For HW-Reduced ACPI platforms that do not support wake on GPIO-signaled or Interrupt-signaled events, the EventInfo structure is an Integer with value of zero, and is ignored by OSPM. Therefore, _PRW is only required on such platforms if power resources for wakeup must be managed by OSPM (e.g. the _PRW provides a list of Power Resources). Instead, for a device to wake the system, its interrupt must be wake-capable and enabled by the driver. See Interrupt-based Wake Events.
If a connected interrupt is wake-capable (capable of waking the system from a low-power idle state, then it must be configured as ExclusiveAndWake or SharedAndWake; for more information, see Device Power Management.
There is an SxW object for each supported system power state, Sx. Because SoC platforms are always in S0, the only object of interest here is _S0W. This object specifies the platform's ability to wake from a low-power idle state in response to a device's wake signal. The object is used by Windows to determine the target D-state for the device during system low-power idle.
For most SoC platforms, devices are aggressively power-managed to the D3 state when idle, and the system is capable of waking from low-power idle while the device is in this state. For such a system, the _S0W object returns 3 (or 4, if it also supports D3cold).
Wake-capable interrupts (_CRS)
The resource description for a device indicates that the device is capable of detecting and signaling a wake event by marking an interrupt as "wake-capable" (either ExclusiveAndWake or SharedAndWake). Windows and device drivers provide special handling of such interrupts to ensure that they are enabled when the device transitions to a low-power state.
Power Resources for Wake (_PRW)
In some cases, additional power resources must be turned on for a device to be enabled for wake. In this case, the device can provide the _PRW object to list those additional power resources.
_PRW is also used to define the wake capability for traditional (full-ACPI hardware) PC platforms.
All of this makes it sound like SharedAndWake is only used to signal S0ix wake capabilities. I think we need to teach the dev_pm_set_wake_irq to only enable the wake IRQ when entering an S0ix state (if the system is ACPI). Or the other option is to move management of the Wake interrupt into the ACPI subsystem (just like _PRW wake is handled today). This will remove the need for the drivers to register the Wake IRQ (for ACPI systems).
Checking your idea is cheap and that's a cleaner solution if it works.
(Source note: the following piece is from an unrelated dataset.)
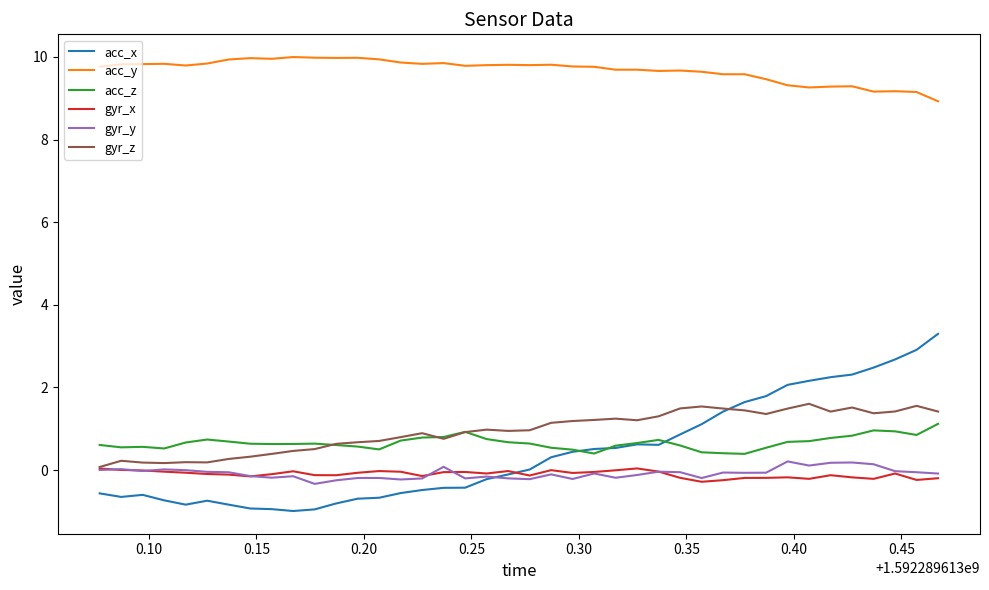

Which series has the widest spread of values?

acc_x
Having though about this idea over night, I think it's going to break the _AEI based GPIOs. I'm assuming acpi-gpio subsystem will eventually call irq_set_wake on the GPIO controller. :/
Having though about this idea over night, I think it's going to break the _AEI based GPIOs. I'm assuming acpi-gpio subsystem will eventually call irq_set_wake on the GPIO controller. :/
What's worth noting is in the implementations I've seen _AEI based GPIOs are disabled when the system is set to S3. If you compare the ACPI dumps above from those Lenovo systems (specifically ssdt5.dat) you'll see they only use _AEI for S2idle mode. That is likely implementation dependent though and I don't see a reason _AEI couldn't be used in a design with S3.
All of this makes it sound like SharedAndWake is only used to signal S0ix wake capabilities. I think we need to teach the dev_pm_set_wake_irq to only enable the wake IRQ when entering an S0ix state (if the system is ACPI). Or the other option is to move management of the Wake interrupt into the ACPI subsystem (just like _PRW wake is handled today). This will remove the need for the drivers to register the Wake IRQ (for ACPI systems).
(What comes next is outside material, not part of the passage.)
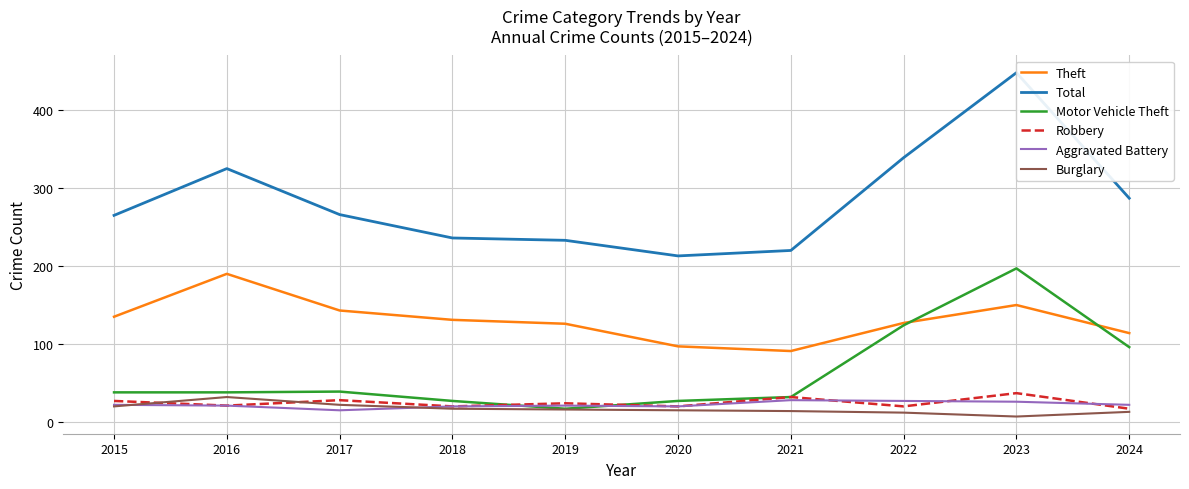

Where does the Burglary series first go above 16?

2015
Would you mind taking a stab at threading that needle? Depending upon how complex it turns out to be, maybe one of the other solutions outlined here can be temporarily put into place for fixing this in 6.2/6.1, and reverted for 6.3 with that.
So I've tested this patchline on top of Debian's 6.1.7, and can indeed confirm that in both S3/Linux and S0ix/Windows BIOS configuration, suspend and restore work fine now. Awesome, thanks!